DEATH CERTIFICATE

RAYMOND CHAFFINS

Date:    11 November 1948
Cert:    27404 
Place of Death: County: Knott   City or Town: Lackey
Name of Hospital or Institution: (blank)
Length of stay in hospital or community: (blank)
Usual Residence of Deceased: State: Garrett    County:  Floyd
City or Town:  Lackey 
Full Name:  Raymond CHAFFINS 
If Veteran Name War: (blank)
Social Security No.:  (blank)
Sex, Color or Race, Marital Status:  Male, White, Single
Husband or Wife of:  (blank)
Age of husband or wife if alive: (blank)
Birth date of deceased:  02 November 1934 
Age:  14 years, 00 months, 09 days
Birthplace:  Garrett 
Occupation:  (blank) 
Industry or business:  (blank)
Father Name:  Rufus CHAFFINS 
Father Birthplace:  Floyd Co. 
Mother Maiden Name:  Linzy TUTTLE 
Mother Birthplace:   Floyd Co. 
Informant:  Hershall TURNER, Garrett, Ky. 
Burial Place:   Garrett 
Date:  13 November 1948 
Signature of funeral director:  W. J. Ryan, Martin, Ky.

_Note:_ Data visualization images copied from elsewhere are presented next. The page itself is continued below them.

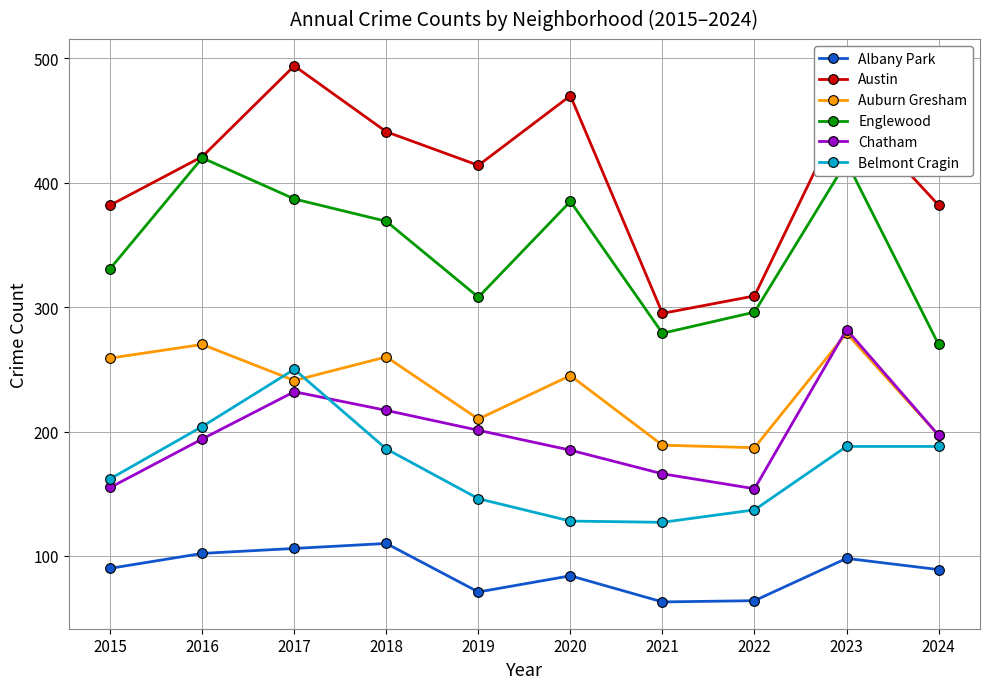

True or false: Albany Park and Austin intersect in this chart.

False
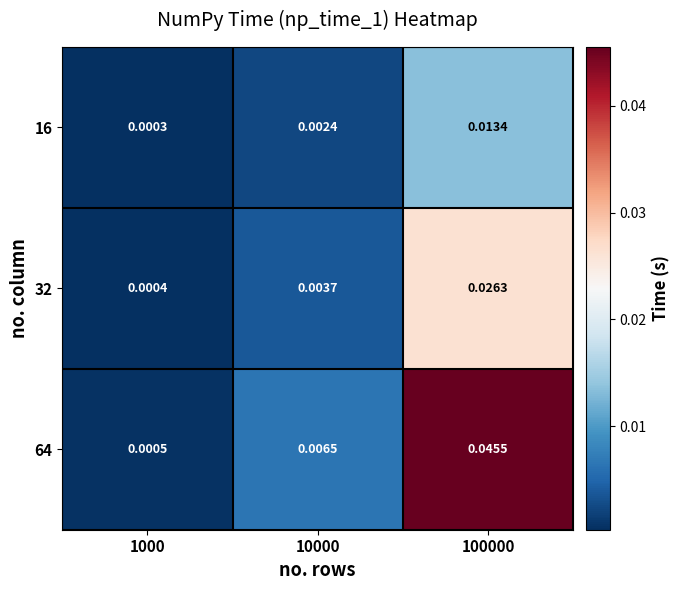

Is the value of 16 at 100000 greater than the value of 32 at 10000?

Yes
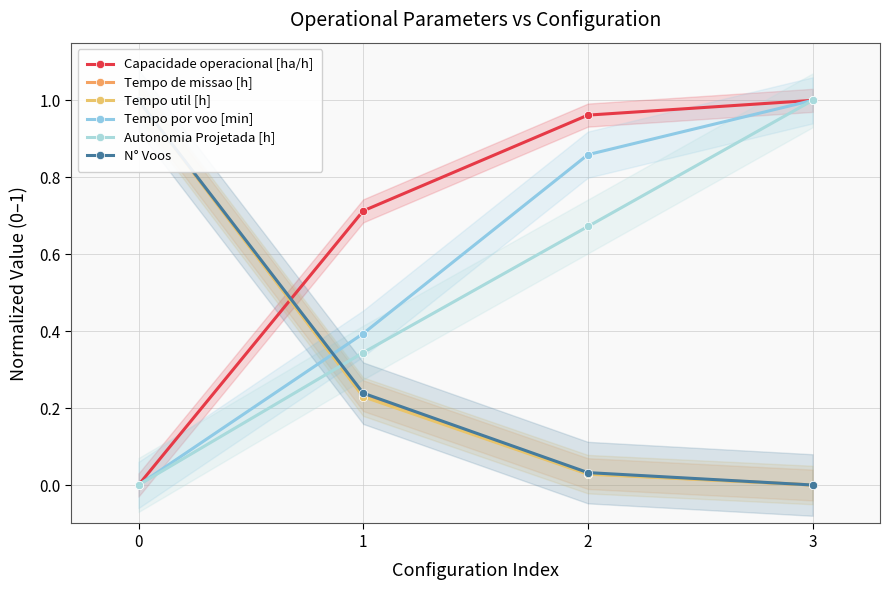

True or false: Tempo util [h] and Tempo de missao [h] cross at least once.

False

Date received by local registrar: 06 January 1949 
Registrar's Signature:  Rose B. Craft
Date of Death:  11 November 1948 
I hereby certify that I attended deceased from 11 November 1948 to 11 November 1948, that I last saw him alive on 11 November 1948, and that death occurred on the date stated above at 8:35 p.m.
Immediate cause of death:  Circulatory collapse
Duration: (blank)
Due to:  toxic reaction to vermifuge worm medicine
Major findings of operations: (blank)
Accident, suicide, or homicide: (blank)
Date of occurrence: (blank)
Where did injury occur: (blank)
While at work:  (blank)
Means of injury: (blank)
Signature & Address:  C. M. Aker, M.D., Lackey, Ky.